God sent Samuel to confront Saul about this sin.  The first response from Saul to Samuel was a lie (15:13).  The second sentence he spoke was another lie (15:15).  He blamed the people for his own disobedience and tried to make it sound like a good thing.  Samuel was already angry (15:11) and yelled, "Stop!"

Even when confronted about his disobedience, Saul stuck to his story, claiming he did what he was supposed to do and blaming the people.  It is only when Samuel pronounced God's judgment upon him that Saul repented.  In chapter 13, Saul lost his dynasty as Samuel told him "the LORD has sought out a man after his own heart" (13:14).  Here God rejected Saul from even from being king of Israel "and has given it to a neighbor of yours, who is better than you" (15:28).

Samuel made four powerful statements that exposed Saul's sin. (15:22-23)
1. Sacrifices to the LORD are to represent a heart and life of obedience to Him.
2. Obedience is better than going through the motions of religious ritual.
3. Disobedience is rebellion and compared to witchcraft and divination. 
4. Stubborn arrogance is compared to the sin of idolatry.

The Apostle Paul wrote: "But if we judged ourselves truly, we would not be judged.  But when we are judged by the Lord, we are disciplined so that we may not be condemned along with the world." (1 Corinthians 11:31-32)

Saturday, November 4, 2017

5 keys to confronting a Challenge

Read 1 Samuel 14.

Quite often the focus of this chapter is on Saul's continued foolish decisions.  In doing so one might miss the sterling character of Jonathan.  He became overshadowed by his father and then later by the rise of David's leadership.  But this man was as cunning, brave, and godly as any in the Bible.

When confronted with a threatening challenge, we learn 5 things from Jonathan's example.
1. He took courageous initiative.
-He did not sit and wait for someone else to do something.
-He did not ask permission or approval to investigate.
-He ventured as close as he could without risk.

2. He thoughtfully considered the opportunity to see if this is what God wanted done.
"It may be that the LORD will work for us..." (v.6)
God's power and ability are unquestionable!  But is this what God wants us to be doing?  If it is, then He will demonstrate His power.  If not, we should not proceed.

3. He had predetermined what would indicate whether to go or stay. (vv.9-10)

4. He willingly exposed himself in taking the first step.
-There is always a risk when exposing one's ideas or availability.
-Mark Twain said, "Courage is resistance to fear, not the absence of it."
-When ridiculed he did not flinch.  He was prepared.

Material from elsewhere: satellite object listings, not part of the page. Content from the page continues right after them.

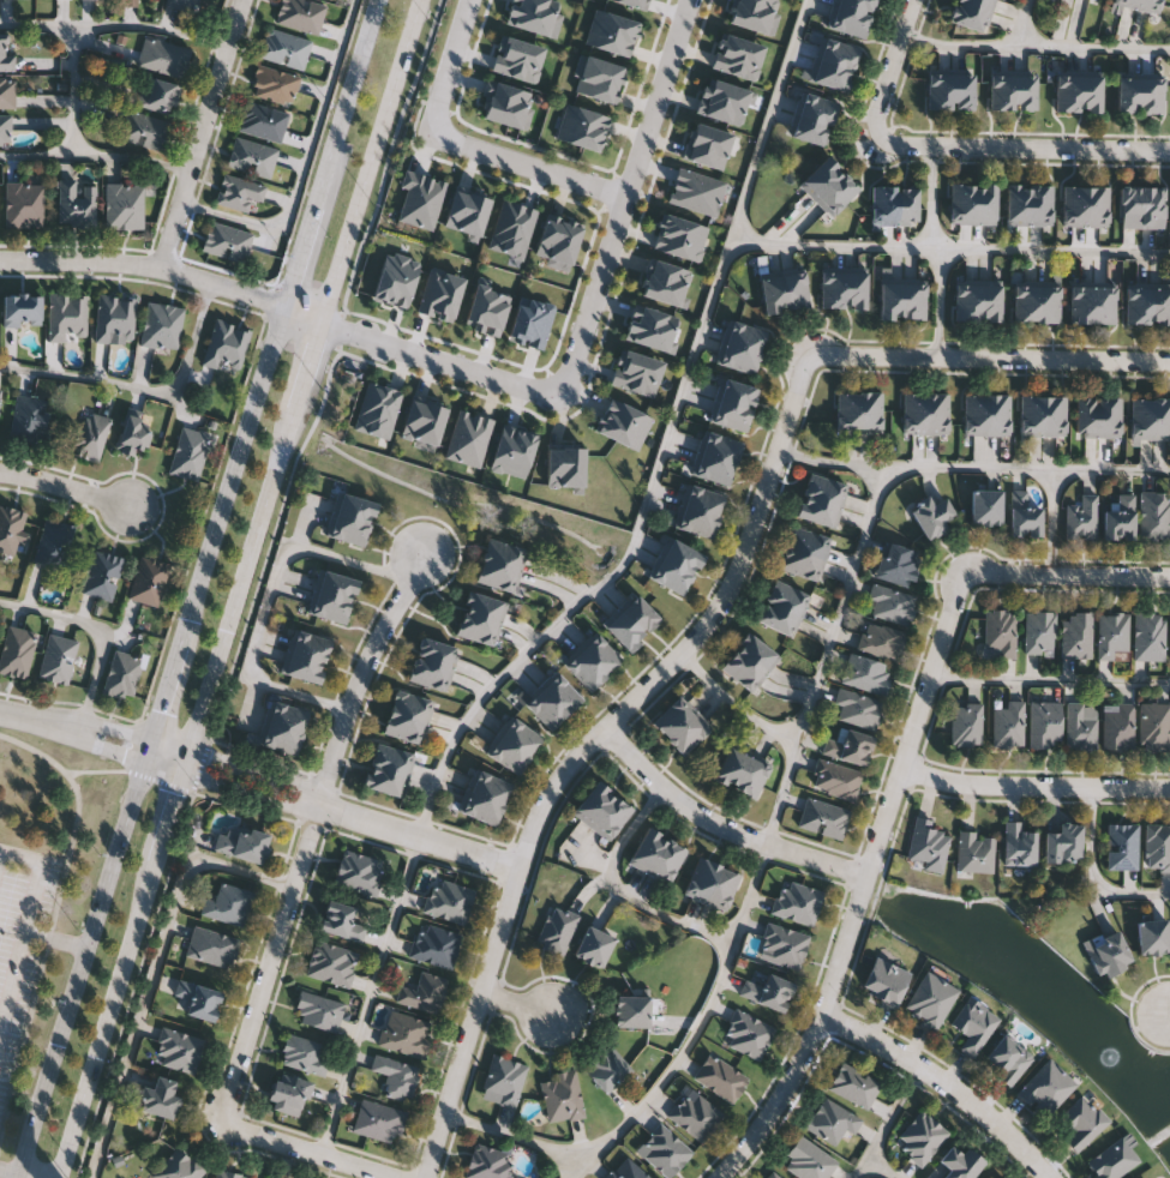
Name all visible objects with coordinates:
building: (132, 0)
building: (334, 0)
building: (980, 3)
building: (1126, 3)
building: (182, 5)
building: (855, 5)
building: (1148, 5)
building: (301, 15)
building: (968, 15)
building: (849, 21)
road: (1020, 22)
road: (115, 24)
road: (957, 44)
road: (1091, 46)
building: (285, 49)
building: (838, 52)
building: (6, 53)
building: (163, 57)
road: (891, 66)
road: (454, 67)
building: (833, 75)
building: (274, 86)
road: (74, 89)
building: (939, 89)
building: (961, 89)
building: (1000, 91)
building: (1024, 91)
building: (1066, 91)
building: (1090, 91)
building: (7, 93)
building: (1128, 93)
building: (1151, 93)
building: (158, 96)
road: (349, 100)
building: (817, 107)
road: (767, 120)
building: (262, 122)
building: (810, 129)
building: (4, 131)
building: (144, 132)
road: (203, 135)
road: (1023, 147)
road: (97, 156)
building: (251, 158)
road: (305, 163)
road: (531, 165)
building: (821, 178)
road: (628, 194)
building: (837, 194)
building: (239, 195)
road: (932, 195)
road: (166, 197)
building: (960, 203)
building: (983, 203)
building: (75, 204)
building: (1016, 204)
building: (1039, 204)
building: (882, 205)
building: (905, 205)
building: (23, 206)
building: (124, 206)
building: (1073, 206)
building: (1096, 206)
building: (1130, 206)
building: (1152, 206)
building: (226, 242)
road: (830, 243)
road: (1051, 248)
road: (302, 253)
road: (145, 269)
road: (237, 277)
building: (795, 289)
building: (832, 289)
building: (854, 289)
building: (773, 291)
building: (891, 299)
building: (913, 299)
road: (940, 299)
building: (966, 300)
building: (989, 300)
road: (270, 301)
building: (1025, 303)
building: (1047, 303)
building: (1080, 303)
building: (1102, 303)
building: (1136, 304)
building: (1159, 304)
building: (21, 312)
road: (303, 312)
building: (67, 317)
building: (115, 320)
building: (161, 327)
building: (743, 335)
building: (224, 344)
road: (989, 355)
road: (438, 357)
building: (737, 357)
road: (140, 386)
building: (738, 394)
building: (0, 398)
building: (847, 411)
building: (870, 411)
building: (913, 413)
building: (936, 413)
building: (975, 413)
building: (997, 413)
building: (1030, 415)
building: (1052, 415)
building: (732, 416)
building: (1086, 416)
building: (1109, 416)
building: (1141, 418)
building: (1161, 418)
building: (29, 420)
building: (135, 436)
building: (91, 438)
building: (720, 448)
building: (188, 455)
road: (219, 455)
road: (972, 467)
building: (714, 469)
road: (235, 475)
building: (825, 488)
road: (65, 493)
building: (703, 499)
building: (985, 507)
building: (355, 508)
road: (162, 510)
building: (818, 510)
building: (1023, 514)
building: (1153, 514)
building: (931, 516)
building: (1081, 518)
building: (1119, 519)
building: (697, 521)
road: (1053, 521)
building: (349, 529)
building: (10, 530)
building: (807, 542)
building: (53, 544)
road: (273, 549)
building: (503, 553)
building: (683, 556)
building: (801, 564)
building: (897, 564)
road: (619, 566)
road: (1069, 574)
building: (102, 576)
building: (497, 576)
building: (672, 576)
building: (148, 581)
building: (337, 585)
road: (235, 588)
road: (269, 597)
building: (787, 597)
road: (843, 603)
building: (891, 604)
building: (484, 607)
building: (330, 608)
building: (640, 613)
building: (777, 618)
building: (478, 629)
road: (96, 630)
building: (624, 630)
building: (1000, 632)
building: (1039, 632)
building: (1075, 635)
building: (1113, 635)
building: (1149, 636)
building: (880, 641)
building: (311, 646)
building: (15, 652)
building: (436, 653)
building: (756, 653)
building: (601, 655)
building: (56, 659)
building: (304, 668)
road: (932, 669)
building: (585, 671)
building: (742, 671)
building: (866, 674)
building: (430, 675)
building: (121, 676)
road: (1050, 678)
road: (172, 691)
building: (562, 695)
road: (736, 702)
building: (411, 706)
building: (856, 708)
building: (545, 710)
building: (287, 717)
building: (672, 719)
road: (37, 720)
building: (966, 725)
building: (1008, 725)
building: (1044, 725)
building: (1080, 726)
building: (1155, 726)
building: (1119, 727)
road: (117, 728)
building: (404, 728)
building: (688, 735)
building: (519, 736)
building: (281, 740)
road: (585, 747)
building: (849, 747)
road: (153, 752)
road: (107, 753)
building: (509, 756)
building: (392, 759)
road: (241, 765)
building: (731, 768)
road: (93, 771)
building: (751, 777)
building: (835, 780)
building: (385, 781)
road: (1034, 783)
building: (488, 787)
road: (231, 790)
road: (185, 791)
road: (781, 791)
building: (592, 805)
building: (480, 809)
road: (75, 817)
building: (612, 818)
building: (823, 818)
road: (723, 824)
road: (305, 833)
road: (417, 835)
building: (242, 842)
building: (927, 845)
building: (1019, 845)
building: (1064, 845)
building: (1122, 846)
building: (1156, 847)
building: (647, 851)
building: (975, 852)
building: (666, 862)
road: (1091, 870)
building: (358, 873)
building: (700, 880)
building: (721, 888)
road: (624, 889)
park: (42, 892)
building: (448, 901)
building: (797, 902)
building: (227, 904)
building: (341, 921)
road: (156, 929)
building: (556, 931)
road: (26, 933)
building: (1152, 936)
parking lot: (20, 938)
road: (56, 939)
building: (435, 945)
building: (783, 946)
building: (212, 947)
building: (593, 947)
building: (1108, 955)
building: (330, 963)
road: (78, 970)
road: (154, 971)
building: (884, 982)
road: (829, 984)
building: (768, 992)
building: (423, 993)
road: (369, 995)
road: (514, 998)
building: (198, 999)
building: (929, 1000)
road: (1165, 1000)
building: (632, 1011)
building: (318, 1012)
road: (698, 1025)
building: (973, 1026)
building: (404, 1034)
building: (747, 1034)
road: (24, 1039)
building: (178, 1050)
building: (305, 1055)
building: (1008, 1058)
building: (606, 1068)
building: (395, 1077)
building: (719, 1078)
building: (502, 1080)
road: (943, 1083)
building: (853, 1085)
building: (1046, 1087)
building: (288, 1094)
building: (561, 1096)
building: (158, 1098)
building: (694, 1114)
building: (378, 1121)
building: (831, 1121)
building: (1082, 1122)
road: (881, 1126)
road: (518, 1136)
building: (920, 1137)
road: (312, 1151)
building: (663, 1151)
building: (808, 1160)
building: (1112, 1160)
building: (959, 1162)
building: (488, 1163)
building: (181, 1164)
road: (859, 1164)
building: (626, 1170)
road: (9, 1172)
building: (229, 1174)
building: (773, 1175)
road: (24, 1176)
building: (266, 1177)
building: (987, 1177)
building: (989, 1177)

5. His ultimate trust was not in himself but the LORD.
-"...for nothing can hinder the LORD from saving by many or by few." (v.6)
-Try to find in the Bible where the will of God was ever determined by a majority.  Indeed, all the rest of Israel’s soldiers, including the king, were sitting in camp.
-Though he certainly was cunning, possessed skill, and had a supportive partner, the only explanation for what took place is the Hand of God.

This incredible victory happened because one man sought an opportunity for success and was willing to go see if God was in it.

What opportunities do you see today?